TEXT EXTRACT:
Read interviews, behind the scenes reports on festivals and other film events in the UK and internationally.
Next to travel was Producer Dora Nedeczky with GUO4 (2019directed by Peter Strickland.
I’m a Hungarian producer, owner of the production company Mindwax. We’re focused on making artist films, mainly in the frames of international co-production. Mindwax has been collaborating with writer-director Peter Strickland for over 7 years now, initially making music videos for bands like the Flying Saucer Attack and The KVB and experimenting with analogue techniques.
In 2019 we made GUO4 in collaboration with the London-based band, GUO, and Mute Records. The film had its world premiere at the 76th Venice Film Festival, then continued its festival circuit through many prestigious film festivals like the BFI London Film Festival, where it was nominated for the short film award, and PÖFF Shorts. In the meantime, it also picked up an Audience Award for the most watched film on MUBI in 2019 and a special mention from the Jury at Leeds.

DIRECTION 1: According to the interview with the producer, at which festival did GUO4 have its world premiere?
DIRECTION 2: From the interview with the producer, reproduce word for word the part that opens with the words containing "Next to travel" and closes with "with analogue techniques.".

EXTRACTED MATERIAL:
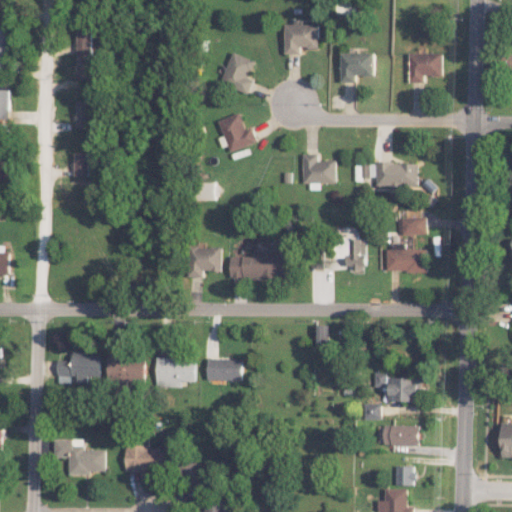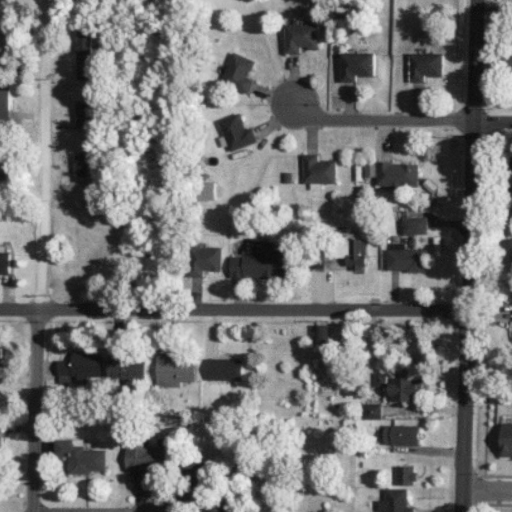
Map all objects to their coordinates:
building: (302, 36)
building: (6, 46)
building: (358, 65)
building: (425, 65)
building: (85, 70)
building: (239, 72)
building: (5, 102)
building: (83, 113)
road: (368, 118)
road: (491, 121)
building: (82, 163)
building: (319, 169)
building: (369, 169)
building: (6, 173)
building: (397, 173)
building: (206, 191)
building: (412, 225)
road: (41, 256)
road: (468, 256)
building: (407, 259)
building: (205, 260)
building: (4, 262)
building: (260, 265)
road: (233, 308)
building: (322, 334)
building: (0, 350)
building: (80, 367)
building: (127, 368)
building: (226, 368)
building: (176, 370)
building: (400, 387)
building: (373, 410)
building: (402, 434)
building: (1, 439)
building: (506, 439)
building: (82, 456)
building: (147, 457)
building: (192, 469)
building: (405, 474)
road: (486, 487)
building: (395, 501)
building: (212, 506)
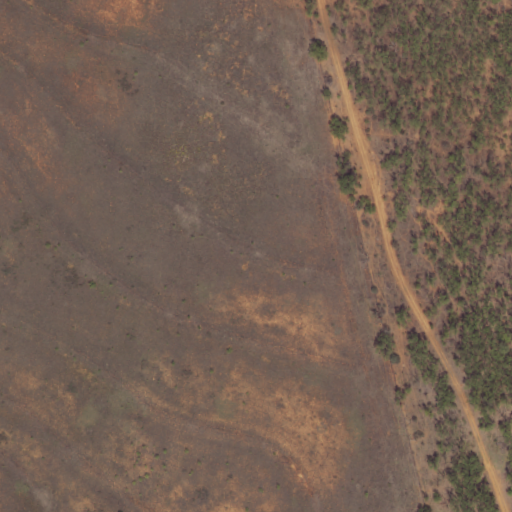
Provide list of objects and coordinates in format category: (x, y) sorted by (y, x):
road: (386, 240)
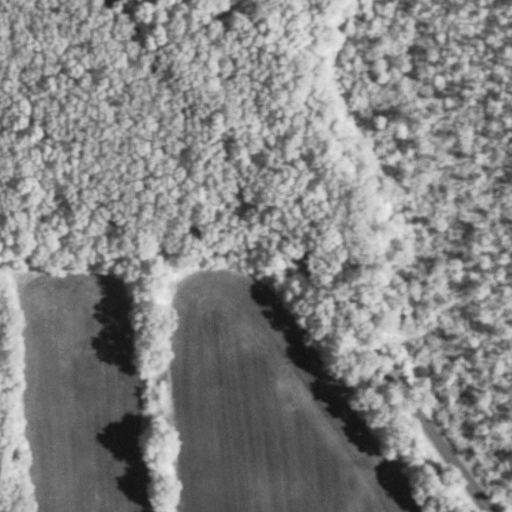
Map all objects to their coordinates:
road: (302, 255)
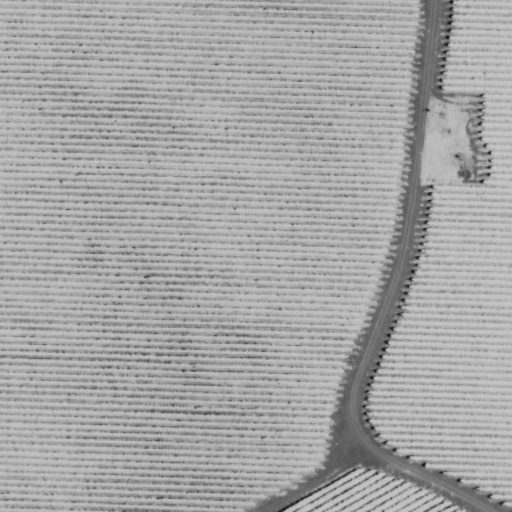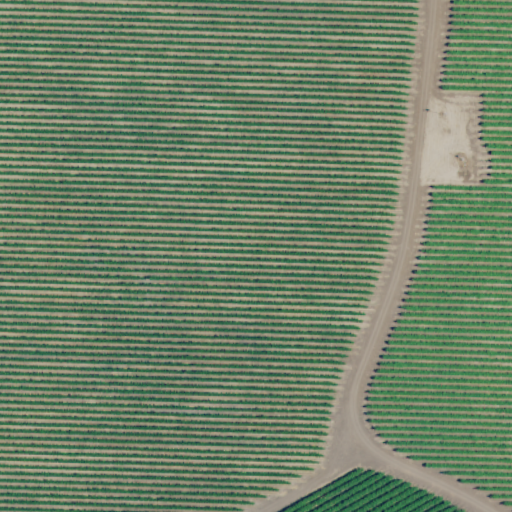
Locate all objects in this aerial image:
crop: (255, 255)
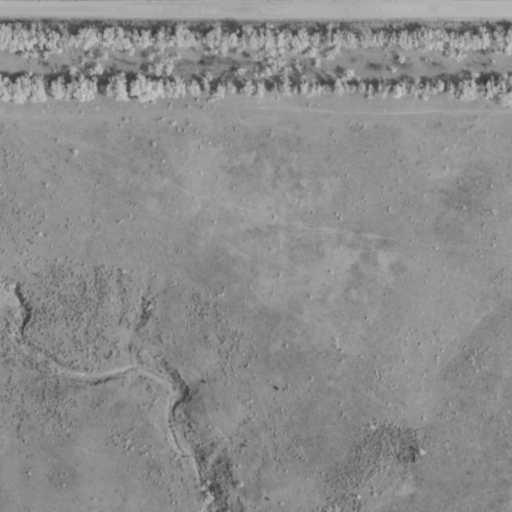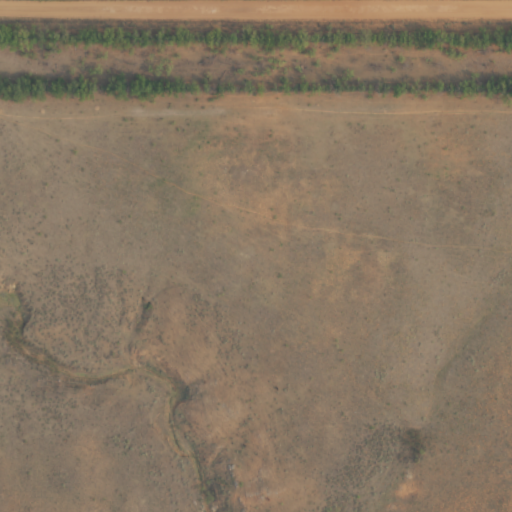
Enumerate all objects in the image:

ANSWER 1: The 76th Venice Film Festival.

ANSWER 2:
Next to travel was Producer Dora Nedeczky with GUO4 (2019directed by Peter Strickland.
I’m a Hungarian producer, owner of the production company Mindwax. We’re focused on making artist films, mainly in the frames of international co-production. Mindwax has been collaborating with writer-director Peter Strickland for over 7 years now, initially making music videos for bands like the Flying Saucer Attack and The KVB and experimenting with analogue techniques.